With the passing of my friend who was 18 years my senior but we developed a friendship like brothers, I have some lessons to pass on.
- Friendly Competition can be life changing. While you may view your competition as the enemy because they are going after the same customers you are, that’s just an illusion. You and your competition are different in ways that may not be obvious. Those differences is what is likely going to determine who the customer buys from. Learn from each other and you’ll both be better. In the fast food world, some people prefer a flame broiled Whopper while others prefer a Big Mac. Apply that to what you do too.

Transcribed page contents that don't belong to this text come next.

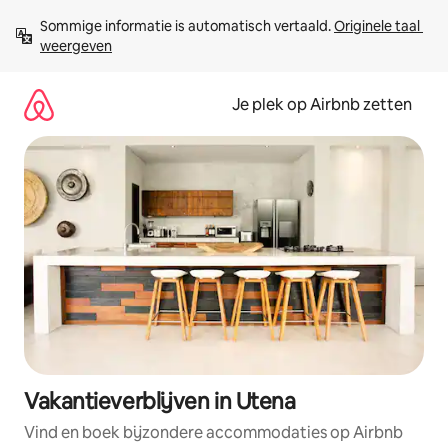
Ga
Sommige informatie is automatisch vertaald. 
Originele taal 
direct
weergeven
naar
inhoud
Je plek op Airbnb zetten
Vakantieverblijven in Utena
Vind en boek bijzondere accommodaties op Airbnb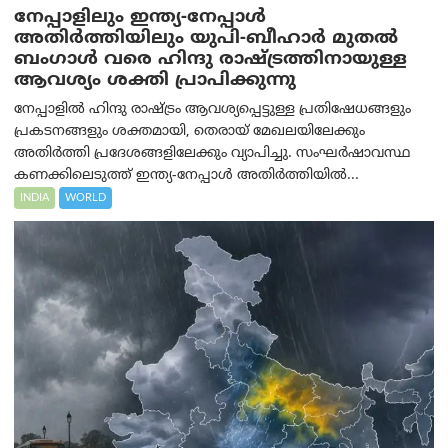
നേപ്പാളിലും ഇന്ത്യ-നേപ്പാൾ
അതിർത്തിയിലും യുപി-ബീഹാർ മുതൽ
ബംഗാൾ വരെ ഹിന്ദു രാഷ്ട്രത്തിനായുള്ള
ആവശ്യം ശക്തി പ്രാപിക്കുന്നു
നേപ്പാളിൽ ഹിന്ദു രാഷ്ട്രം ആവശ്യപ്പെട്ടുള്ള പ്രതിഷേധങ്ങളും
പ്രകടനങ്ങളും ശക്തമായി, തെരായ് മേഖലയിലേക്കും
അതിർത്തി പ്രദേശങ്ങളിലേക്കും വ്യാപിച്ചു. സംഘർഷാവസ്ഥ
കണക്കിലെടുത്ത് ഇന്ത്യ-നേപ്പാൾ അതിർത്തിയിൽ...
INDIA
WORLD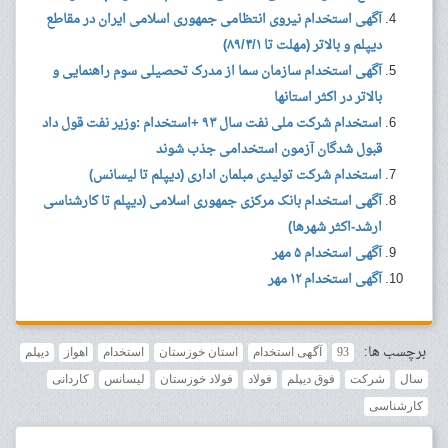
آگهی استخدام نیروی انتظامی جمهوری اسلامی ایران در مقاطع
دیپلم و بالاتر (مهلت تا ۸۹/۴/۱)
آگهی استخدام سازمان سما از مدرک تحصیلی سوم راهنمایی و
بالاتر در اکثر استانها
استخدام شرکت ملی نفت سال ۹۳ +استخدام :وزیر نفت قول داد
قبول شدگان آزمون استخدامی جذب شوند
استخدام شرکت تولیدی مبلمان اداری (دیپلم تا لیسانس)
آگهی استخدام بانک مرکزی جمهوری اسلامی (دیپلم تا کارشناسی
ارشد-اکثر شهرها)
آگهی استخدام ۵ مهر
آگهی استخدام ۱۲ مهر
برچسب ها:
93
آگهی استخدام
استان خوزستان
استخدام
اهواز
دیپلم
سال
شرکت
فوق دیپلم
فولاد
فولاد خوزستان
لیسانس
کاردانی
کارشناسی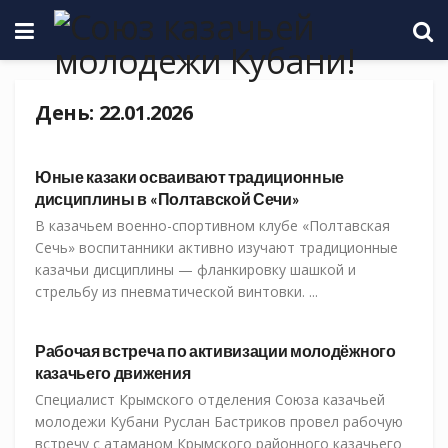
День:
22.01.2026
СКМК
Юные казаки осваивают традиционные
дисциплины в «Полтавской Сечи»
В казачьем военно-спортивном клубе «Полтавская
Сечь» воспитанники активно изучают традиционные
казачьи дисциплины — фланкировку шашкой и
стрельбу из пневматической винтовки. ...
СКМК
Рабочая встреча по активизации молодёжного
казачьего движения
Специалист Крымского отделения Союза казачьей
молодежи Кубани Руслан Бастриков провел рабочую
встречу с атаманом Крымского районного казачьего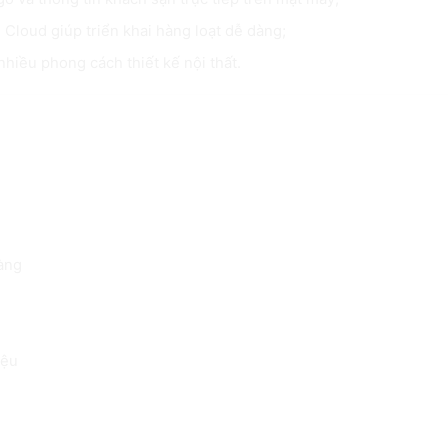
 Cloud giúp triển khai hàng loạt dễ dàng;
hiều phong cách thiết kế nội thất.
1?
hàng
iệu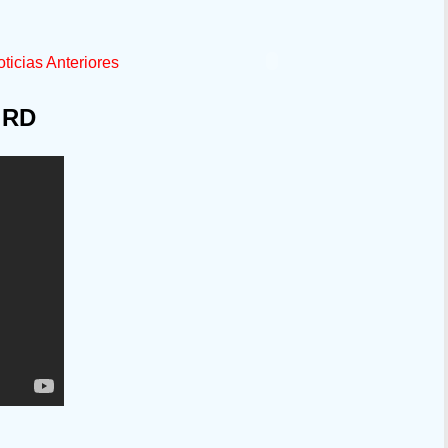
ticias Anteriores
 RD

- Mentor One Another. Just as I learned from Ron when he and I started working together in 2003, he was also learning from me over the years. I recall a comment he made 10 years ago about how he could never do things my way because we just thought differently. But we both used the other persons strengths to improve ourselves. Today, I have 5 very different people on my advertising sales team at WOWO radio. They are doing the things that Ron and I would do in bouncing ideas back and forth and mentoring each other. How can you develop that in your world?
- Get Personal. When you make it all about business or competition, you lose out on the human side of competition. Do you know the names of your competitors family members? Do you ever hang out with them? If something were to happen to you, could you reach out to them for help?
Thanks for indulging me today with this reflection of my nearly 2 decades of friendship with my adopted older brother, Ron Latham that I disguised as some lessons for all of us in what can happen with a little Friendly Competition.